En relisant votre article, Mach’, je m’aperçois que je suis en désaccord majeur avec ce que vous dites sur deux points importants :
1. Sur le fait que Kant irait à l’encontre de Machiavel en insistant plus le devoir être que sur l’être : Kant, comme Spinoza, était opposé à toute téléologie, c’est-à-dire à tout projet de faire advenir en acte une nature latente. Kant me semble donc davantage à ranger dans le camp Moderne, à l’instar de Machiavel, que du côté d’une philosophie « finaliste ». Que Kant ait en plus théorisé les droits universels, ça fait partie des curiosités de ce personnage, de ses inconséquences, et de ce manque de rigueur (allez, lâchons le mot !) qui me font préférer des Machiavel, des Rousseau ou des Hegel à des Hobbes, des Locke ou des Kant.

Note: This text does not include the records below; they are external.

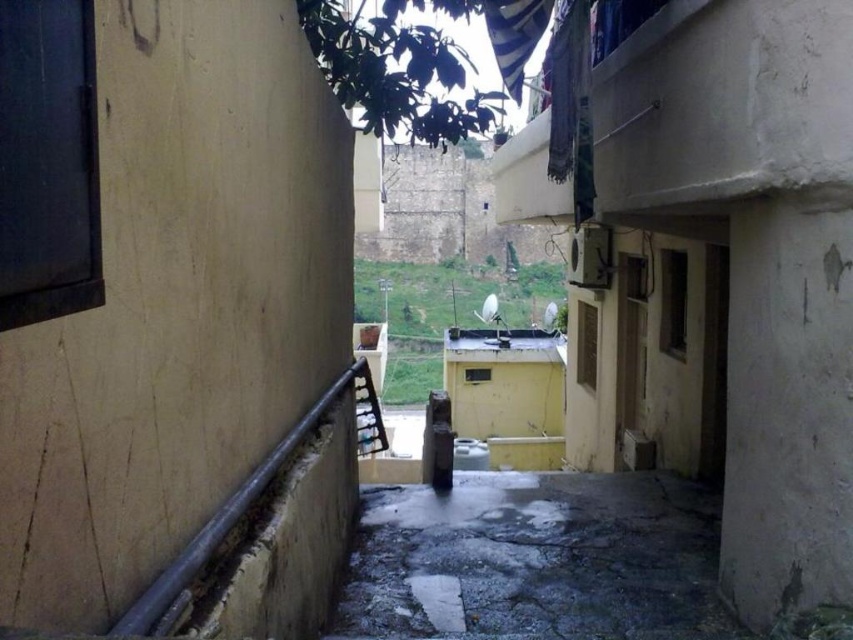
You are walking down the narrow alleyway between two buildings and notice two points marked on the ground. The first point is at coordinate (239, 508) and the second is at (378, 451). Which point is closer to you as you walk along the alley?

Point (239, 508) is closer to the viewer than point (378, 451), so the first point is closer to you.

Looking at this image, you are a delivery person carrying a large package and need to walk through the narrow alleyway. There is a rusty metal rail at left and a wooden at center. Which object should you avoid stepping on to ensure your safety?

You should avoid stepping on the wooden at center because it is positioned to the right of the rusty metal rail at left, making it closer to the uneven ground where the package might be unstable.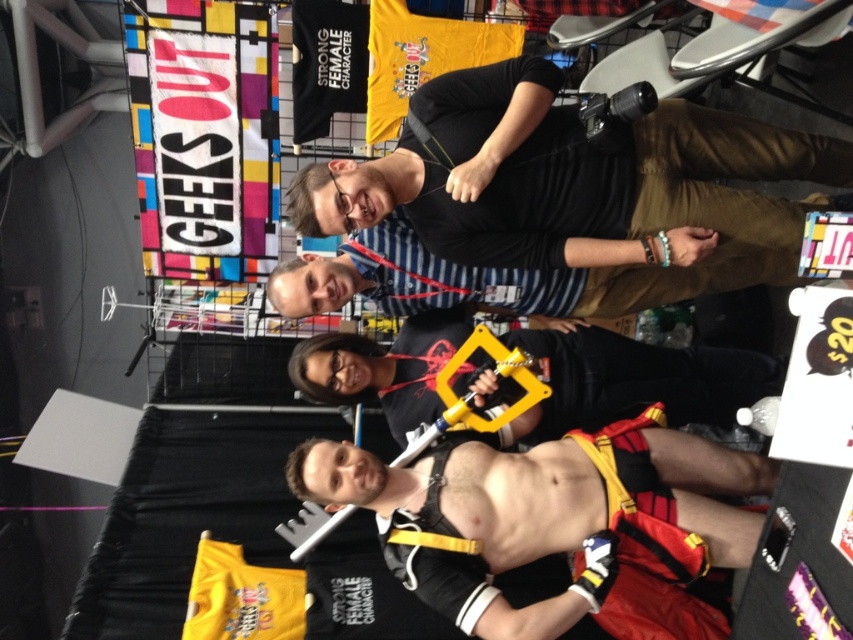
Question: Is black leather harness at center above yellow plastic handcuffs at center?

Choices:
 (A) yes
 (B) no

Answer: (B)

Question: Which of the following is the farthest from the observer?

Choices:
 (A) yellow plastic handcuffs at center
 (B) black leather harness at center

Answer: (A)

Question: Is black leather harness at center wider than yellow plastic handcuffs at center?

Choices:
 (A) yes
 (B) no

Answer: (B)

Question: Considering the relative positions of black leather harness at center and yellow plastic handcuffs at center in the image provided, where is black leather harness at center located with respect to yellow plastic handcuffs at center?

Choices:
 (A) below
 (B) above

Answer: (A)

Question: Which of the following is the closest to the observer?

Choices:
 (A) black leather harness at center
 (B) yellow plastic handcuffs at center

Answer: (A)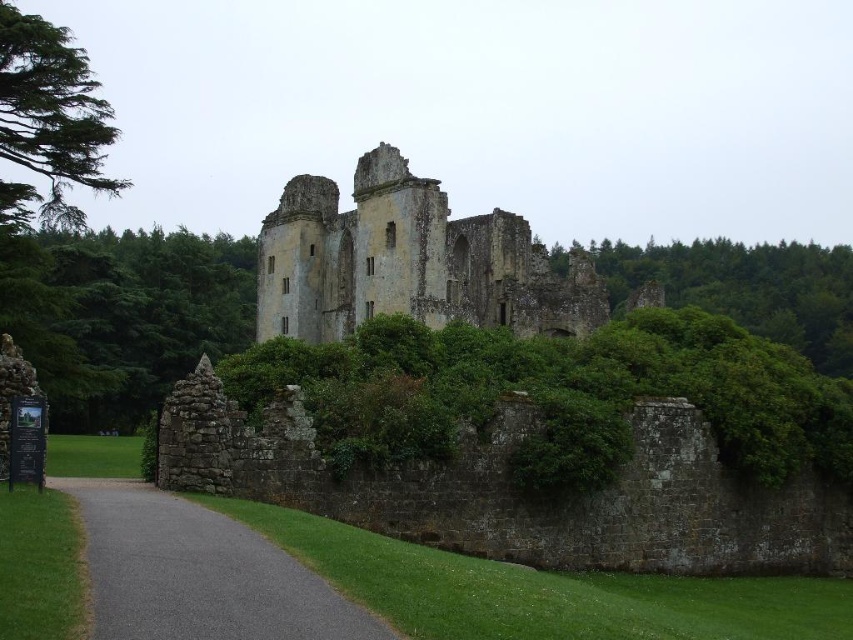
Question: Observing the image, what is the correct spatial positioning of weathered stone castle at center in reference to gray asphalt path at lower left?

Choices:
 (A) left
 (B) right

Answer: (B)

Question: Which of the following is the closest to the observer?

Choices:
 (A) (532, 298)
 (B) (289, 557)

Answer: (B)

Question: Among these objects, which one is nearest to the camera?

Choices:
 (A) gray asphalt path at lower left
 (B) weathered stone castle at center

Answer: (A)

Question: Can you confirm if weathered stone castle at center is positioned to the left of gray asphalt path at lower left?

Choices:
 (A) no
 (B) yes

Answer: (A)

Question: Does weathered stone castle at center have a smaller size compared to gray asphalt path at lower left?

Choices:
 (A) no
 (B) yes

Answer: (A)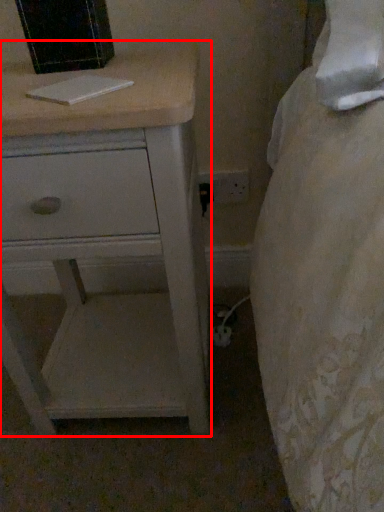
Question: From the image's perspective, where is chest of drawers (annotated by the red box) located relative to book?

Choices:
 (A) above
 (B) below

Answer: (B)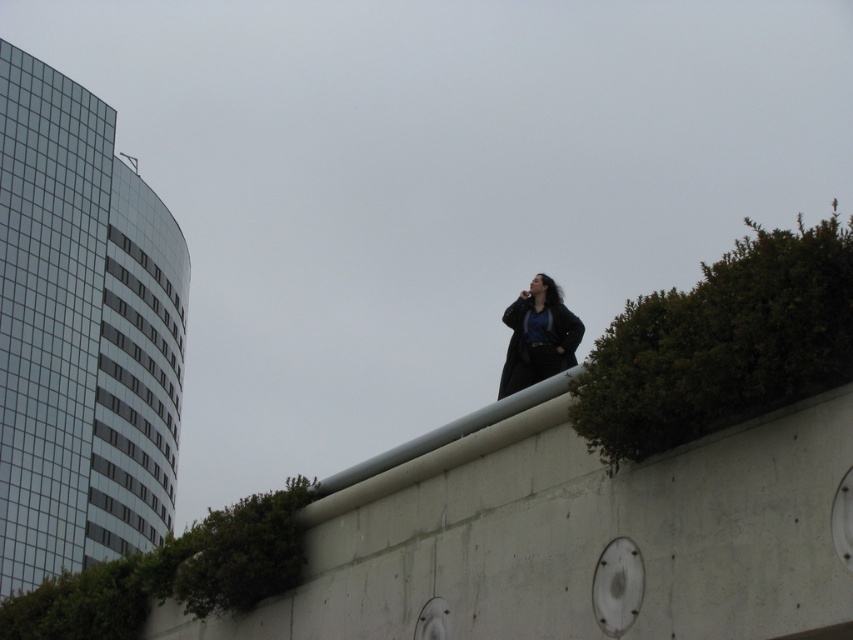
Is green leafy bush at upper right further to camera compared to matte black coat at upper center?

That is False.

Can you confirm if green leafy bush at upper right is wider than matte black coat at upper center?

Yes.

Is point (796, 328) positioned before point (537, 346)?

Yes, point (796, 328) is in front of point (537, 346).

This screenshot has height=640, width=853. Identify the location of green leafy bush at upper right. (721, 342).

Between green leafy plant at lower left and matte black coat at upper center, which one appears on the left side from the viewer's perspective?

green leafy plant at lower left

Is point (250, 525) closer to viewer compared to point (544, 365)?

Yes, point (250, 525) is closer to viewer.

Image resolution: width=853 pixels, height=640 pixels. Find the location of `green leafy plant at lower left`. green leafy plant at lower left is located at coordinates (173, 573).

Can you confirm if green leafy bush at upper right is positioned above green leafy plant at lower left?

Yes.

Based on the photo, is green leafy bush at upper right to the right of green leafy plant at lower left from the viewer's perspective?

Correct, you'll find green leafy bush at upper right to the right of green leafy plant at lower left.

Image resolution: width=853 pixels, height=640 pixels. What do you see at coordinates (721, 342) in the screenshot? I see `green leafy bush at upper right` at bounding box center [721, 342].

Locate an element on the screen. The image size is (853, 640). green leafy bush at upper right is located at coordinates (721, 342).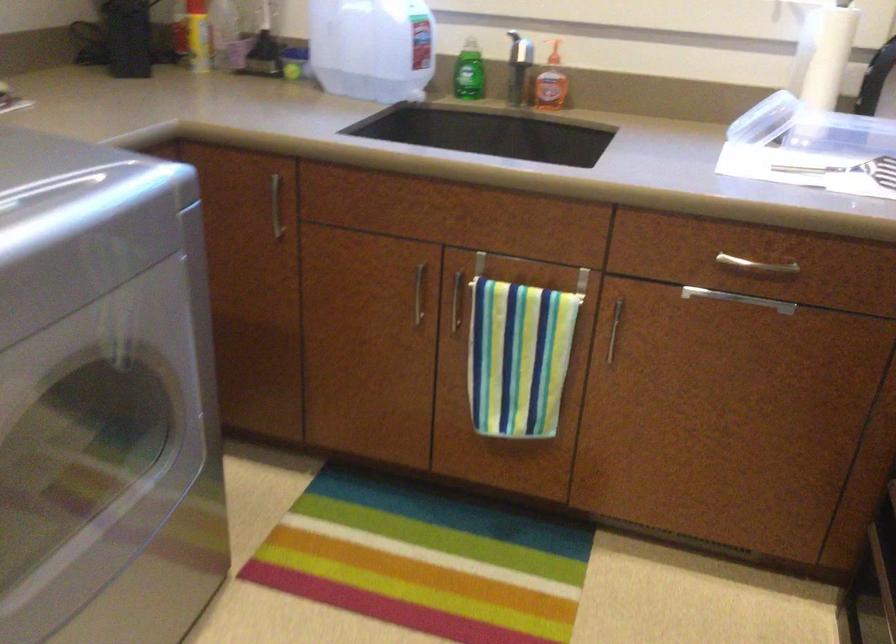
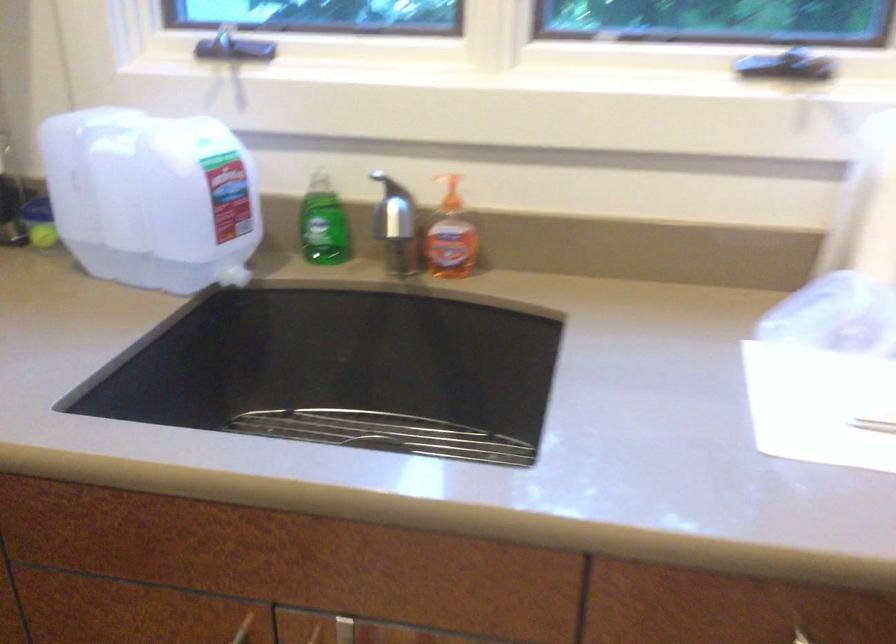
The point at (423, 266) is marked in the first image. Where is the corresponding point in the second image?

(243, 629)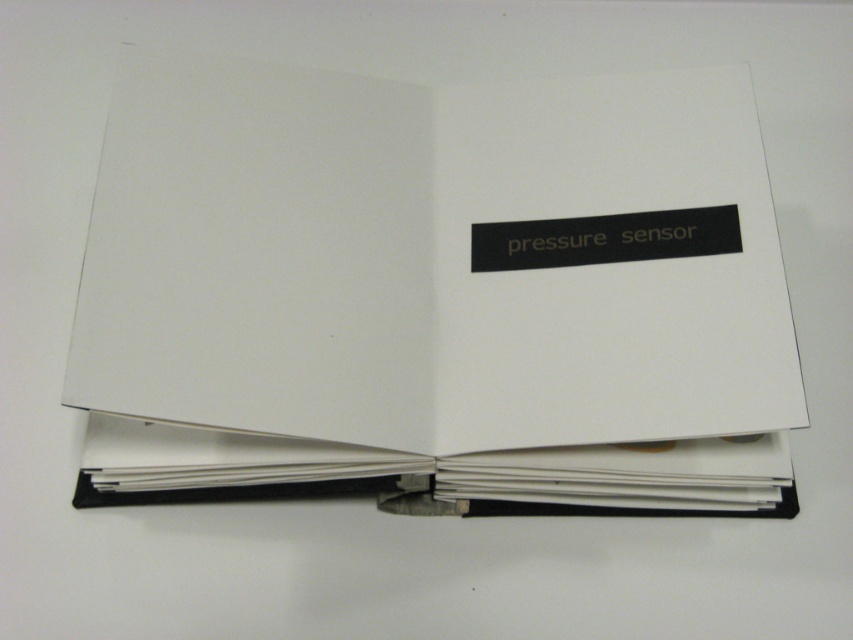
Question: Does white paper journal at center have a lesser width compared to white paper binder at lower center?

Choices:
 (A) no
 (B) yes

Answer: (A)

Question: Does white paper journal at center come behind white paper binder at lower center?

Choices:
 (A) yes
 (B) no

Answer: (B)

Question: Which object appears closest to the camera in this image?

Choices:
 (A) white paper journal at center
 (B) white paper binder at lower center

Answer: (A)

Question: Can you confirm if white paper journal at center is positioned to the right of white paper binder at lower center?

Choices:
 (A) no
 (B) yes

Answer: (B)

2. Sur le fait que Machiavel aurait fait perdre son autonomie à la morale : je dirais plutôt que Machiavel rompt l’ordre ancien. Jadis, éthique et politique étaient articulées indissociablement l’une à l’autre, l’éthique en tant qu’effort demandé à chaque partie de s’accorder au tout, et en regard la politique en tant que discipline régulant les éthiques particulières, la morale générale et l’action du tout sur les parties (droits et devoirs). Avec Machiavel (en gros), on passe de cela à une dissociation entre les deux, puis à une instrumentalisation de la morale par la sphère politique.